**Activity list**.
#1 Reproduce the passage on managerial candidates word for word, beginning at "Ryne Sandberg, Minor" and continuing through "Dusty Baker's absence.".
#2 According to the passage on managerial candidates, for how many games did Joel Skinner manage the Indians?

Frank White, Former Minor League Manager, Kansas City Royals; Former First Base Coach, Boston Red Sox
Frank has burned his bridges. He has as good a chance of being Royals manager as Dayton Moore has becoming SABR President.
Other potential candidates:
Sandy Alomar, Jr., Bench Coach, Cleveland Indians - interviewed for the Cubs and Red Sox managerial positions last winter, interviewed with the Jays the previous winter; is in his fourth season on the Indians staff; previously served as a Mets catching instructor; played 18 years in the Majors as a catcher.
Terry Francona, Former Phillies, Red Sox Manager - Francona won two championships as Red Sox manager before being dismissed after a late-season collapse last season. He will no doubt be the hottest free agent manager available, and is unlikely to even consider managing Kansas City.
Ryne Sandberg, Minor League Manager, Philadelphia Phillies - named 2011 Minor League Manager of the Year, spent four seasons managing in the Cubs organization before moving on to the Phillies organization last year, Hall of Fame second baseman for the Cubs
Joel Skinner, Minor League Manager, Chicago White Sox – 1998 Minor League Manager of the Year; managed the Indians for 76 games; prefers "aggressive" style on the bases, was bench coach in Oakland last year.
Chris Speier, Bench Coach, Cincinnati Reds - was a coach on the 2001 Championship Diamondbacks club, has spent the last five years with the Reds, managing two games in Dusty Baker's absence.
Alan Trammell, Former Manager, Detroit Tigers – just a .383 winning percentage in three seasons in Detroit, albeit with terrible talent; is currently bench coach for the Diamondbacks.
Dusty Wathan, Minor League Manager, Philadelphia Phillies – a long-shot, but someone to keep on the radar; just 38 years old; former Royal and son of former Royals player/manager John Wathan; is in his fifth season with the Phillies and has a connection to Special Adviser Mike Arbuckle.

[Data excerpts]
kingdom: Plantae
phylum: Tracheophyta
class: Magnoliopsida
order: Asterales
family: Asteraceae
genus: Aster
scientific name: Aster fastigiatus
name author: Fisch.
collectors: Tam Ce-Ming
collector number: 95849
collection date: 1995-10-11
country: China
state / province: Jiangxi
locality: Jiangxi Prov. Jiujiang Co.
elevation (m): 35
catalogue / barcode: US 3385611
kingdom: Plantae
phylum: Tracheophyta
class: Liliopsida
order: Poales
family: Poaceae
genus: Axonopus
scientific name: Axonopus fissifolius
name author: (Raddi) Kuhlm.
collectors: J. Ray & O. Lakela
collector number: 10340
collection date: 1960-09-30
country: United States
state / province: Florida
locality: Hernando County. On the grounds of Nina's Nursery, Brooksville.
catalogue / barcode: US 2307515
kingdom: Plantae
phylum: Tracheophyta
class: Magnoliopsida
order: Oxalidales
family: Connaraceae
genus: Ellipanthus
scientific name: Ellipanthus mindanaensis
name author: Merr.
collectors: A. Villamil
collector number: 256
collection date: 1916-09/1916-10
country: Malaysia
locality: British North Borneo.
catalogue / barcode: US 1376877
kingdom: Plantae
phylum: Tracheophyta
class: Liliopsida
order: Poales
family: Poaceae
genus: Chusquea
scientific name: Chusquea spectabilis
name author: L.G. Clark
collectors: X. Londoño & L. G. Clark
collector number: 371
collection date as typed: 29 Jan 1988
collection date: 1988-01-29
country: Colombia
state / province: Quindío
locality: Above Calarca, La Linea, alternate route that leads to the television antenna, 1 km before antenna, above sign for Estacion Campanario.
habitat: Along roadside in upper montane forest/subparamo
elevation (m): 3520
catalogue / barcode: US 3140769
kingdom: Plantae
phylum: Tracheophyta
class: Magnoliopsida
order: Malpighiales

**Responses in order**.
#1
Ryne Sandberg, Minor League Manager, Philadelphia Phillies - named 2011 Minor League Manager of the Year, spent four seasons managing in the Cubs organization before moving on to the Phillies organization last year, Hall of Fame second baseman for the Cubs
Joel Skinner, Minor League Manager, Chicago White Sox – 1998 Minor League Manager of the Year; managed the Indians for 76 games; prefers "aggressive" style on the bases, was bench coach in Oakland last year.
Chris Speier, Bench Coach, Cincinnati Reds - was a coach on the 2001 Championship Diamondbacks club, has spent the last five years with the Reds, managing two games in Dusty Baker's absence.

#2 76 games.